Defaced Terracotta Warrior to be Repaired

Terracotta Warriors
Terracotta Warriors (photo: Pixabay)
By Mei ManuelFebruary 21st, 2018

The Shaanxi Cultural Heritage Promotion Center will be sending conservationists in the United States to assist in the repairing of the defaced Terracotta Warrior that had its thumb stolen by one of the visitors in the museum in Philadelphia.

On Sunday, the cultural heritage department said that the US departments involved in the protection of relics in the country and that the parties involved will be held legally accountable.

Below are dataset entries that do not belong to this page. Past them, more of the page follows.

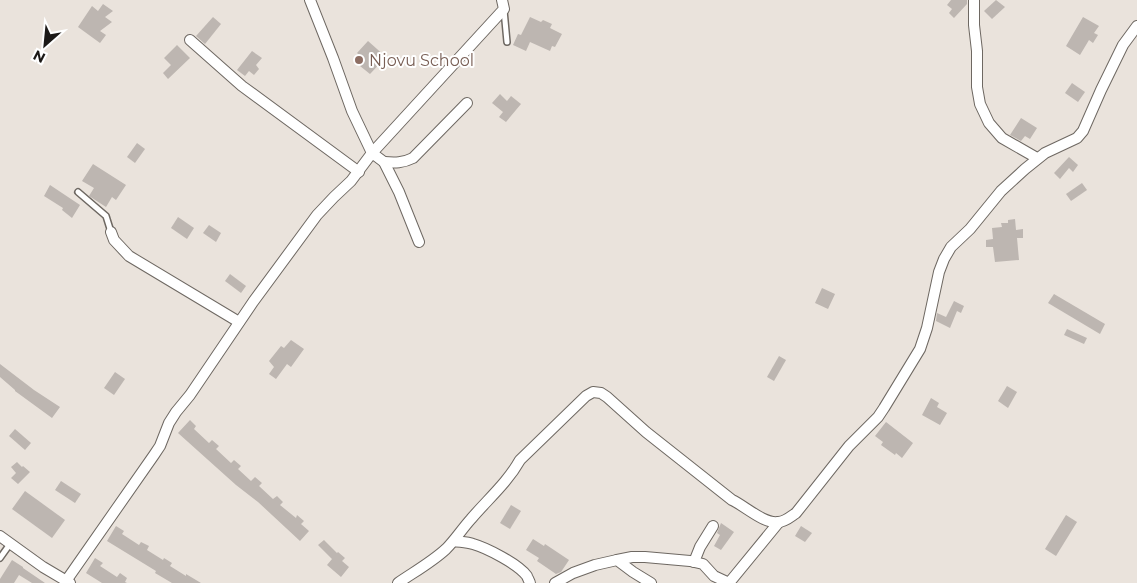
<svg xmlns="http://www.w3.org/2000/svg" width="1137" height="583" font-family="Montserrat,sans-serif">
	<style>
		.building { fill: #bdb6b1 }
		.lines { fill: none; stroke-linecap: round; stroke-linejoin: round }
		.service-casing { stroke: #6e6862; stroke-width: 8 }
		.minor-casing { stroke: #6e6862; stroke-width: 12 }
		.service { stroke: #fff; stroke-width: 5 }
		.minor { stroke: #fff; stroke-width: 10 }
		.education-dot { fill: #8d6e63; stroke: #fff; stroke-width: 2 }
		.labels { text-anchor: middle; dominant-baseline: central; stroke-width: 4; stroke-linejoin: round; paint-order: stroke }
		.education-label { font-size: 16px; fill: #785e54; stroke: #fff; text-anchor: start }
	</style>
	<rect width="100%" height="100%" fill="#eae3dc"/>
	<g class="building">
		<path d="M951 0H967V4L954 18 949 13 952 9 947 5Z"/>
		<path d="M996 0 1005 7 992 19 984 11Z"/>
		<path d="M103 4 113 11 105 17 112 22 100 31 106 35 100 43 78 27 92 6 98 11Z"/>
		<path d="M213 17 221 24 205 44 196 36Z"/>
		<path d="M530 17 541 22 543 20 552 24 550 28 562 34 555 47 552 46 550 51 530 42 526 51 513 45 518 34 521 35Z"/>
		<path d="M1083 17 1099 26 1094 33 1098 35 1093 43 1089 40 1080 55 1066 46Z"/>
		<path d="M368 41 386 57 370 74 360 66 365 60 357 53Z"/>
		<path d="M177 45 190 58 168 79 163 73 171 65 164 58Z"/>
		<path d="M252 51 262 58 256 65 259 69 254 75 249 71 245 76 237 70Z"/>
		<path d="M1072 83 1085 92 1078 102 1065 93Z"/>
		<path d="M500 94 507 101 511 96 521 104 506 122 499 117 503 112 492 103Z"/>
		<path d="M1021 118 1037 128 1030 139 1025 136 1021 141 1010 135Z"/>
		<path d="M137 143 145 149 135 163 127 157Z"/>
		<path d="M1069 157 1078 165 1073 172 1069 168 1060 179 1054 173Z"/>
		<path d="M93 164 126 185 116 200 112 197 106 207 89 196 94 188 82 181Z"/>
		<path d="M1082 183 1087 190 1071 201 1066 194Z"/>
		<path d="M50 185 80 205 72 218 62 210 63 208 44 196Z"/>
		<path d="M178 217 194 228 187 239 171 228Z"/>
		<path d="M1015 219 1016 230 1023 229V238H1017L1019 260 995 262 993 247H986V240L993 239 992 228 1002 227 1001 223H1008V220Z"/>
		<path d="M209 225 221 233 216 242 203 233Z"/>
		<path d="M230 274 246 286 241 293 225 281Z"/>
		<path d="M822 288 835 294 828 309 815 303Z"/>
		<path d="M1054 294 1105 324 1100 334 1048 303Z"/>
		<path d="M954 301 964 306 961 313 957 311 950 328 936 321 937 313 946 317Z"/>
		<path d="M1067 329 1087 338 1084 344 1064 335Z"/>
		<path d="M291 340 304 349 291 367 287 364 276 379 269 374 274 367 269 361 281 346 284 348Z"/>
		<path d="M779 356 786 360 774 381 767 377Z"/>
		<path d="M0 364 34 390 60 407 52 418 15 391V390L0 377Z"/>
		<path d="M115 372 125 379 114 395 104 388Z"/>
		<path d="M1007 386 1017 392 1008 408 998 401Z"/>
		<path d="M931 398 939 403 937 407 947 413 940 425 922 415Z"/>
		<path d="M190 420 196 426 194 429 209 443 212 440 219 446 216 449 231 463 234 460 241 466 238 469 251 481 255 477 262 483 259 486 273 499 277 496 283 502 280 505 296 518 297 515 304 521 301 524 309 531 300 541 258 502 236 485 178 433Z"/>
		<path d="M886 422 913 443 902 458 896 453 895 455 881 445 883 442 875 436Z"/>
		<path d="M15 429 31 443 25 450 9 436Z"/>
		<path d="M17 462 22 467 23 466 30 472 18 484 11 478 16 473 11 467Z"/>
		<path d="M61 481 81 494 75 503 55 490Z"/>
		<path d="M25 491 65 520 52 538 12 509Z"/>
		<path d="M511 505 521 511 510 529 500 523Z"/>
		<path d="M1066 515 1077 522 1056 556 1045 549Z"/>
		<path d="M721 523 734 532 721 550 714 546 720 535 717 533Z"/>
		<path d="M116 526 124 531 122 534 139 545 141 542 149 546 147 550 163 560 164 558 172 563 170 566 186 576V574L201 583H172L155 573 156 571 107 541Z"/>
		<path d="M801 526 812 533 805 542 795 536Z"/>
		<path d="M533 539 544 546 545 544 569 560 561 572 556 574 537 561 539 558 526 550Z"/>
		<path d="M324 540 337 553 338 552 345 558 342 561 349 567 341 577 327 565 332 559 318 545Z"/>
		<path d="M95 558 103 563 100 566 117 577 120 573 127 578 125 582 127 583H102L86 573Z"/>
		<path d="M12 560 23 567V568L45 583H32L19 575 14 583H0V579Z"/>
	</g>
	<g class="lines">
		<g class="service-casing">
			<g id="service">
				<path d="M504 10 507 42"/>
				<path d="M78 192 106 216 111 232"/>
				<path d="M0 558 10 544"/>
			</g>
		</g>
		<g class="minor-casing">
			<g id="minor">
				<path d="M310 0 333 58 352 111 372 153 384 162 399 192 419 242"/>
				<path d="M974 0V25L977 51V87L980 104 989 123 1002 138 1037 158"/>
				<path d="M190 40 242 86 359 172"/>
				<path d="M384 162C395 163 403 163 413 158L467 103"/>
				<path d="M111 232 114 240 129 256 239 322"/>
				<path d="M0 536 43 567 70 583"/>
				<path d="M454 541C460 542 467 542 473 544 487 548 518 564 527 576 527 577 530 582 530 583"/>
				<path d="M617 560 632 557H645L690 561 703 564 714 576 729 583 779 522"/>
				<path d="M694 562 700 547 713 526"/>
				<path d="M66 581 154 455 160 446 169 423 176 412 190 395 253 302 317 215 334 197 351 181 372 153 504 9 502 0"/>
				<path d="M398 583C414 572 432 562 446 549 455 540 462 529 471 519 488 499 507 483 520 460L586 396 593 392 601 393 607 397 646 432 732 500C745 506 764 524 778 522 785 522 790 517 796 513L849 446 878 417 884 408 920 349 927 328 939 272 944 259 951 247 970 229 1001 191 1025 169 1045 153 1077 138 1083 131 1101 90 1123 45 1137 26"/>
				<path d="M555 583 573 573 595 565 617 560 633 572 651 583"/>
			</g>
		</g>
		<use href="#service" class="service"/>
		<use href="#minor" class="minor"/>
	</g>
	<circle class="education-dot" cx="359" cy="60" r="5"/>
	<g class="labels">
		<g class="education-label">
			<text x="369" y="60">Njovu School</text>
		</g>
	</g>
	<g transform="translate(45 45) rotate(207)" stroke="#ffffff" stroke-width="4" paint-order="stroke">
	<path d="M0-4L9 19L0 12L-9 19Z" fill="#1c1917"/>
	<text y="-8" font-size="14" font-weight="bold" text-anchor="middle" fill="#1c1917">N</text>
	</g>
</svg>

The department also shared that after organizing 260 overseas exhibitions in 40 years, this is the first time they have encountered a situation like what has occurred last week.

The Terracotta Warrior in question, which dates back 209 BC, is just one of the 10 Terracotta Warrior statutes currently on display at the Franklin Institute in Pennsylvania. The exhibit will run until March 4th.

According to Wang Dongfeng, one of the cultural relics repair expert of Shaanxi's Emperor Qinshinhuang's Mausoleum Site Museum, the repairs on the defaced Terracotta Warrior may take at least three to five months to do because it is quite complicated.

This is not the first time theft of old Chinese cultural relics was recorded as there were similar cases in the 1980s and in the 1990s. However, considering the improvement of modern technology, stealing these artifacts are now difficult to do.

Back to the case, US officials arrested 24-year-old Michael Rohana, who was involved with the theft and was released on a $15,000 bail. His passport was surrendered and he is to undergo drug testing and not leave the country until the trials.

The missing thumb of the Terracotta Warrior was noticed on January 8 and the FBI found Rohana days a few days later.